At the end of the day, it's going to be some sort of "permute the indices and add the terms together" type of procedure, and will probably take as much work as what you've already done.

However, here is a hint: A lot of dimension-dependent identities (maybe even all of them?) in $d$ dimensions can be derived by looking at the totally antisymmetric symbol in $d+1$ dimensions,

$$\varepsilon_{\mu_1 \ldots \mu_{d+1}} = \varepsilon_{[\mu_1 \ldots \mu_{d+1}]}$$
which of course must vanish identically, since it antisymmetrizes $d+1$ indices. So, anything you contract with it must automatically vanish. Stated another way, take any expression with enough indices, antisymmetrize $d+1$ of them, and you must get zero. So, just write out the antisymmetrization, and you get a multi-term identity.

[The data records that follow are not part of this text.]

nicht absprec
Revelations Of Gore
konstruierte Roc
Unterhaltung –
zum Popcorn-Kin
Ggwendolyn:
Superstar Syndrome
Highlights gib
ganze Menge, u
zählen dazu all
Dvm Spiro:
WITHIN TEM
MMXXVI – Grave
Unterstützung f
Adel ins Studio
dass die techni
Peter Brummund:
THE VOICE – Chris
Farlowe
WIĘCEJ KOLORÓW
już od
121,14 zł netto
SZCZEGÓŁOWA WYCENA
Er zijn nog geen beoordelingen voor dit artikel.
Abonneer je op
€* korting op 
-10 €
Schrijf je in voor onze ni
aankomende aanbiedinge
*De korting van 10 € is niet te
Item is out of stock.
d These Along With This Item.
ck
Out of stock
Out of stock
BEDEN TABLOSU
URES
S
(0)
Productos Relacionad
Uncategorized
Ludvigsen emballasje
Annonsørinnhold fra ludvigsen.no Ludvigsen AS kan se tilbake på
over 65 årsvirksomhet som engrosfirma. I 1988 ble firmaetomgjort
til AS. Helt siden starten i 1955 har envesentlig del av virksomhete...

The definition of the Ricci tensor is (using Latin indices now because they're faster to write)

$$R_{ab} = g^{ef} R_{eafb}$$
Clearly, in 3 dimensions, one can get an identity by doing the following:

$$g_{[cd} R_{ab]} = g_{ef} g_{[cd} R^e{}_a{}^f{}_{b]} = 0$$
This might give you what you want if you write out the terms, but I haven't checked. If it doesn't work, you can probably still think of something that does.

 

[tommyxu3]

Hello~ Thanks for your opinions.

One of my ideas is that for Ricci and Riemann both have 6 independent components and Ricci can be expressed as the linear combinations of Riemann, then I just have to check if the equation right when multiplying $g^{\alpha\gamma}$ and take sum for $\alpha$ and $\gamma.$

Does this work?

 

[Daniel Mahler]

The Riemann tensor being determined by the Ricci tensor is equivalent to the Weyl tensor vanishing, the proof of which is discussed in the thread https://www.physicsforums.com/threads/weyl-tensor-on-3-dimensional-manifold.128275/